Rep. Mike Pompeo will introduce legislation backed by powerful trade groups to prevent states from passing laws requiring the labeling of genetically-modified foods, according to reports. The bill is linked to biotech giant Monsanto and Koch Industries.
Pompeo will offer the bill in the US House before Congress leaves for Easter recess later this month, The Hill newspaper reported, citing industry sources. Politico also reported on the impending proposal. Pompeo’s office would not comment on the congressman’s intentions for a labeling restriction.
The bill includes a “prohibition against mandatory labeling,” according to The Hill, echoing powerful interest groups that have already declared war against such “right to know” labeling laws around the nation.
It was revealed in recent months that powerful farming and biotechnology interest groups like Monsanto were joining forces – under the name 'Coalition for Safe Affordable Food' – to push a federal voluntary labeling standard for food made with genetically-modified organisms (GMOs) in an effort to stem the tide of state legislation seeking to mandate labeling.
In recent years, voters in states such as California and Washington have narrowly defeated ballot initiatives proposing mandatory GMO labeling, though not without dragging members of the new Coalition into expensive campaigns to defeat the measures. Many other states are now considering their own proposals to label GMO food.
A top member of the Coalition – the Grocery Manufacturers Association (GMA), a major food industry lobbying group – raised and spent the bulk of the overall $22 million that opponents of labeling sank into defeating Washington State’s ballot initiative on GMO labeling last year. That total number was three times the amount that proponents of labeling spent in the state. GMA was joined in its effort by allies such as biotech giants Monsanto, Bayer, and DuPont.
The Coalition said in February that it would seek to empower the US Food and Drug Administration (FDA) “to establish federal standards for companies that want to voluntarily label their product for the absence-of or presence-of GMO food ingredients.” In addition, the Coalition proposes the FDA mandate labels for GMO food or ingredients that the agency deems a “health, safety or nutrition issue,” though no consumables currently fall in such a category.

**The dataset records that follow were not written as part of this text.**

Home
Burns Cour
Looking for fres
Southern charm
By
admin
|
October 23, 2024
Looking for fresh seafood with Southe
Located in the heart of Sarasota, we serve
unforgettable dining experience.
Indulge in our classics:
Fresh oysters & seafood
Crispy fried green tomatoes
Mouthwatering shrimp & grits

“The legislation we’re proposing would preclude state legislation that conflicts with the federal standards,” GMA president Pamela Bailey said of the Coalition’s aim, The Hill reported.
Federal standards like the ones the Coalition has called for are necessary to “guard against a costly, unnecessary and inefficient state-by-state system,” a November memo among the GMA-led industry groups said.
Pompeo, a Republican from Kansas, has numerous ties to Charles and David Koch, heads of the formidable multinational corporation Koch Industries.
Pompeo founded Thayer Aerospace (now Nex-Tech Aerospace) with investment funds from Koch Industries. He then was named president of Sentry International, an oilfield equipment company that partners with Koch Industries.
In his initial run for Congress in 2010, Pompeo received more money from the Kochs than any other politician. Once in the House, the congressman introduced bills sympathetic to Koch Industries, The Washington Post reported.
Koch Industries’ subsidiary, Georgia-Pacific, is also a member of the Grocery Manufacturers Association.
“GMA’s selection of Congressman Pompeo as their champion shows how extreme the proposal really is,”said Colin O’Neil, director of government affairs for the Center for Food Safety. “Selecting Pompeo creates an unholy alliance between Monsanto and Koch Industries, two of the most reviled corporations in America.”
The vast majority of conventional processed foods in the US are made with genetically-modified ingredients. Around 93 percent of all soybean crops planted in the US last year involved genetically-modified, herbicide-tolerant (HT) variants, the USDA has acknowledged. HT corn and HT cotton constituted about 85 and 82 percent of total acreage, respectively.
“HT crops are able to tolerate certain highly effective herbicides, such as glyphosate, allowing adopters of these varieties to control pervasive weeds more effectively,”reads an excerpt from a recent US Department of Agriculture report.
As those weed-killers are dumped into more and more fields containing HT crops, however, USDA experts say it could have a major, as yet uncertain impact on the environment.
Science is also inconclusive on whether genetically-engineered products can cause long-term harm to human health. At least, that is the consensus held by the several dozen countries which have banned or severely restricted their use worldwide.
“While risk assessments are conducted as part of GE product approval, the data are generally supplied by the company seeking approval, and GE companies use their patent rights to exercise tight control over research on their products,” the Union of Concerned Scientists said of GMOs. “In short, there is a lot we don't know about the risks of GE - which is no reason for panic, but a good reason for caution.”
GMO crops are now grown in 28 countries, or on 12 percent of the world's arable land, with the acreage doubling every five years. However, in the European Union, only two GMO varieties (compared to 96 in the USA) have so far been licensed for commercial harvesting.